2.3.2 Immunohistochemistry image acquisition settings

Brain tissue was imaged using A1R HD25 laser scanning confocal microscope. A ×20 objective lens (0.75 NA, Plan-Apochromat) was used to capture the whole brain and AL and MB areas. Excitation of Cy3 signal was achieved with a 561 nm solid-state laser line between 0.5% and 2% laser power, a detector offset at 40 and a GaAsP PMT detector gain between 10 and 20. A 488 nm laser line was used to excite Alexa Fluor 488 with the same laser setting used for the Cy3 signal. The images were acquired with 2048 × 2048-pixel resolution.

2.4 Bioassays

The fitness experiments were performed using GABA-B1QF2−ECFP female and male mosquitoes. Larvae were screened at stage 4 of larval development using an epifluorescence microscope to ensure that all mosquitoes had the genetic insertion.

(Extracted page text data)
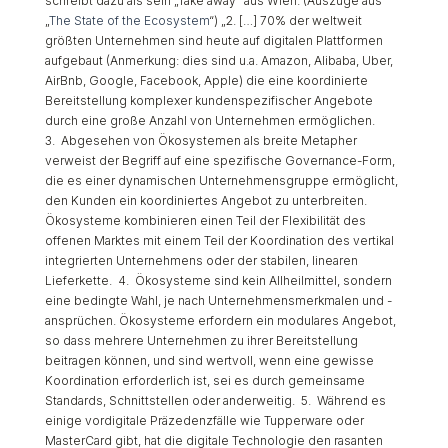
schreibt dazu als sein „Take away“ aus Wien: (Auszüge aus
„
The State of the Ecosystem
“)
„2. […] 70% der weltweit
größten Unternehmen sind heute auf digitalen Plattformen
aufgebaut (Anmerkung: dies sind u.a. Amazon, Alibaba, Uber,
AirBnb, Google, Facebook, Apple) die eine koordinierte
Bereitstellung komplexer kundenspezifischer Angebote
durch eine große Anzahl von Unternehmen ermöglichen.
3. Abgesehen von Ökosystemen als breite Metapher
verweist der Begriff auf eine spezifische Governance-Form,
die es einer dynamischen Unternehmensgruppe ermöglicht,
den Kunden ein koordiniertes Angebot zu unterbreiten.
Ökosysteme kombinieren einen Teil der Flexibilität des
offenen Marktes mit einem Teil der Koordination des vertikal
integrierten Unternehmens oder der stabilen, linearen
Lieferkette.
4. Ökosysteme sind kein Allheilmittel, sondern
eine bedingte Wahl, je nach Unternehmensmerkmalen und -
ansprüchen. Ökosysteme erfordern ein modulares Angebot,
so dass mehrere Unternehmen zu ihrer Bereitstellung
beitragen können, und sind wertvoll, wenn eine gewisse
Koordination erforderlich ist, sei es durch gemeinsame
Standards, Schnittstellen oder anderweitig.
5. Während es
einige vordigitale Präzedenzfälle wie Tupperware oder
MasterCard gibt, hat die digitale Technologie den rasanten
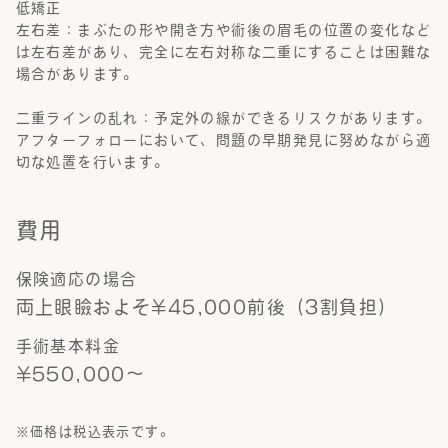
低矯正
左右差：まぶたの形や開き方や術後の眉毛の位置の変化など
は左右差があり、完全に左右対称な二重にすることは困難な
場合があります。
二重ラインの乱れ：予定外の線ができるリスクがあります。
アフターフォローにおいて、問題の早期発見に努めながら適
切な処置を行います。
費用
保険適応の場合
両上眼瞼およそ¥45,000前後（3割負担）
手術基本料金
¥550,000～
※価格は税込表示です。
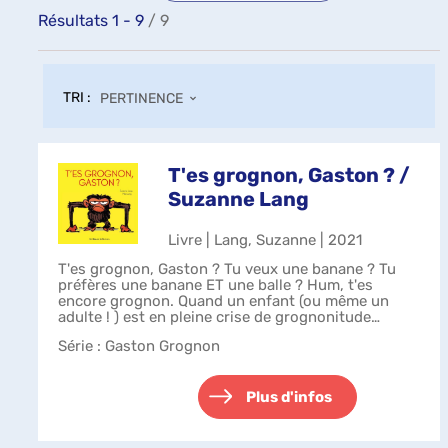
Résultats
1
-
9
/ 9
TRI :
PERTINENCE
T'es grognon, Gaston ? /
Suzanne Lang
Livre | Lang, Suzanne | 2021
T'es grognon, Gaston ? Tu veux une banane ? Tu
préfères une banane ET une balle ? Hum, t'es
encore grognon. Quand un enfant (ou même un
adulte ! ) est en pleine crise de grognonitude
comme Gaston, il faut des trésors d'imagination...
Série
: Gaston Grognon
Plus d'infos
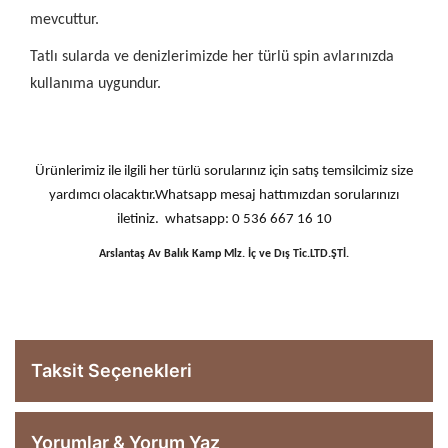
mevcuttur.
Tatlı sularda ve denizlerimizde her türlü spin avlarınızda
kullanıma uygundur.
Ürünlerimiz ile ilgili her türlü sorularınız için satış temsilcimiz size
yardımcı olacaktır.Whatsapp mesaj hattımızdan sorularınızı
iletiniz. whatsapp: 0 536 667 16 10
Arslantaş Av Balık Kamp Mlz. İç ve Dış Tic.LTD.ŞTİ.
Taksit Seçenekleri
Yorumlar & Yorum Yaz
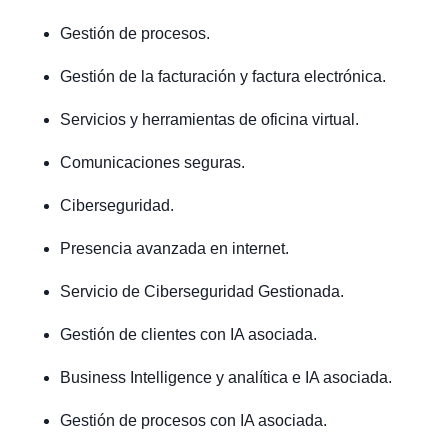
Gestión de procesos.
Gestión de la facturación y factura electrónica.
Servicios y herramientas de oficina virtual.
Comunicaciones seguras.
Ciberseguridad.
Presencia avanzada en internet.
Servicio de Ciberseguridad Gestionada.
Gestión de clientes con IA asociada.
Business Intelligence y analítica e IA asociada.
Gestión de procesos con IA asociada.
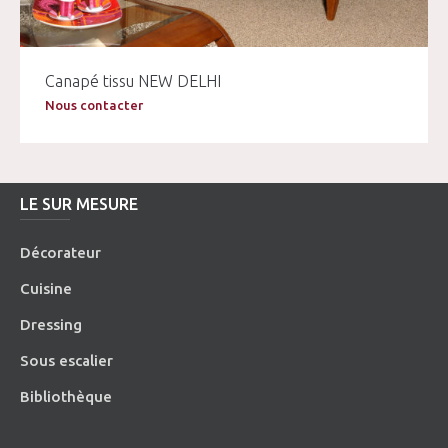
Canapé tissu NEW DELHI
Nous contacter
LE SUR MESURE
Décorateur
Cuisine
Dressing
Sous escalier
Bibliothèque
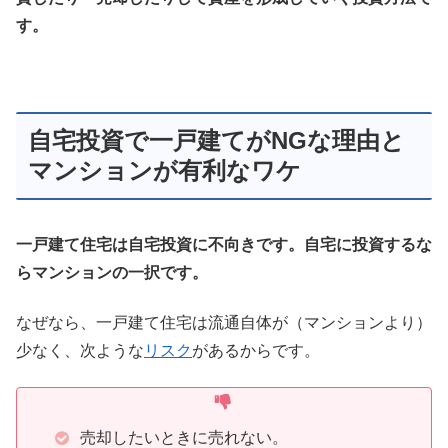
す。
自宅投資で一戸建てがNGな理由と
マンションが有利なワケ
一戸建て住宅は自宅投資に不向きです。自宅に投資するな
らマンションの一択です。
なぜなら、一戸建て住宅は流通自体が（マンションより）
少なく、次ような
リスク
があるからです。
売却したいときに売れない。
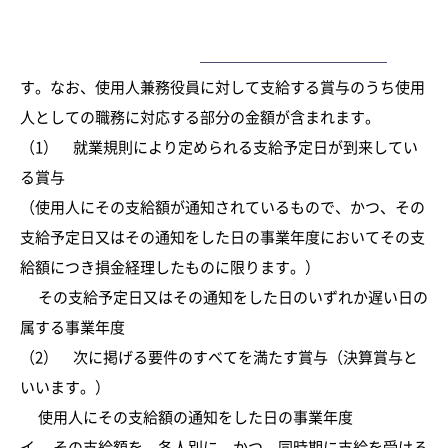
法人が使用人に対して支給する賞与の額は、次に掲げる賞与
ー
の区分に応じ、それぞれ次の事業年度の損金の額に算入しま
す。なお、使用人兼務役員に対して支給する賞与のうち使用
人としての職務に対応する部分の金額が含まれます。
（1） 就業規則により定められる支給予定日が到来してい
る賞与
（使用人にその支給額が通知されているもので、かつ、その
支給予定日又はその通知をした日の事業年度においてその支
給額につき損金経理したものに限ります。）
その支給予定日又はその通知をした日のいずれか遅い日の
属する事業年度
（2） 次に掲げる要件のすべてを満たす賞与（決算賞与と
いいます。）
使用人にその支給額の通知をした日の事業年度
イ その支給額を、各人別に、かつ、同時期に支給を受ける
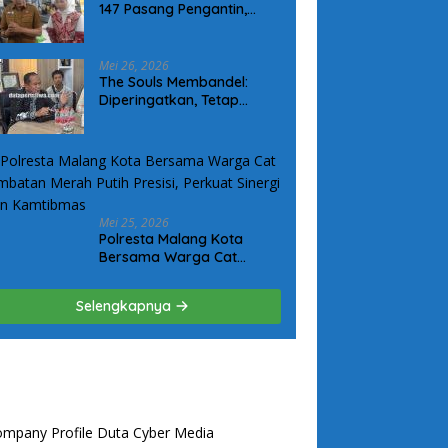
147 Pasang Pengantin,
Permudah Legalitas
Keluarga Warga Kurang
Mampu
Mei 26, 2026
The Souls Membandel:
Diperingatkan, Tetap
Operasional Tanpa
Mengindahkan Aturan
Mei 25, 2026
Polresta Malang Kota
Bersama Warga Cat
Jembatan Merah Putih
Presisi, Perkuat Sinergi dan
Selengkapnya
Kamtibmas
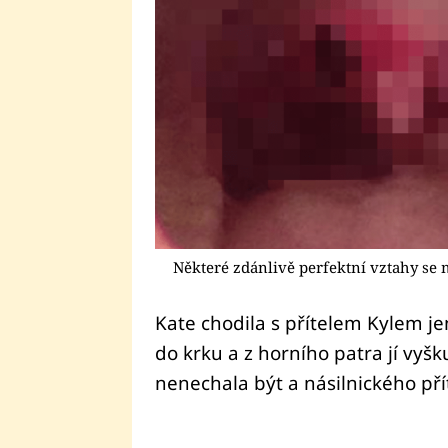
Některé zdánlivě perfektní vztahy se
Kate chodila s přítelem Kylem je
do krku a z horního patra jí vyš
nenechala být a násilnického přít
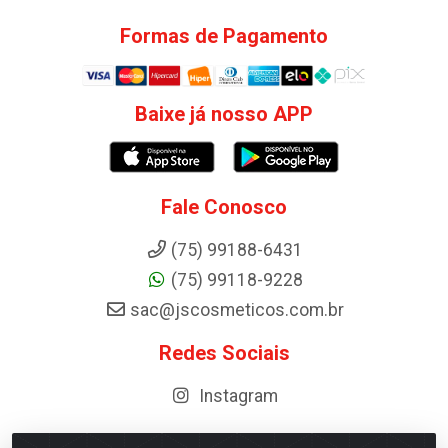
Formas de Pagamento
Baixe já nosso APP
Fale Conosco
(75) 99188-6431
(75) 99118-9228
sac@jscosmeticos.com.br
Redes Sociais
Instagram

## Exercise directions:
Can you turn the paragraph of the methods excerpt that begins "Brain tissue was imaged" into a short list that keeps its main facts?

## Solution below:
- Microscope: A1R HD25 laser scanning confocal microscope, used to image brain tissue
- Objective: ×20 (0.75 NA, Plan-Apochromat), capturing the whole brain and the AL and MB areas
- Cy3 excitation: 561 nm solid-state laser line at 0.5%–2% laser power, detector offset 40, GaAsP PMT detector gain 10–20
- Alexa Fluor 488 excitation: 488 nm laser line with the same settings as for Cy3
- Image resolution: 2048 × 2048 pixels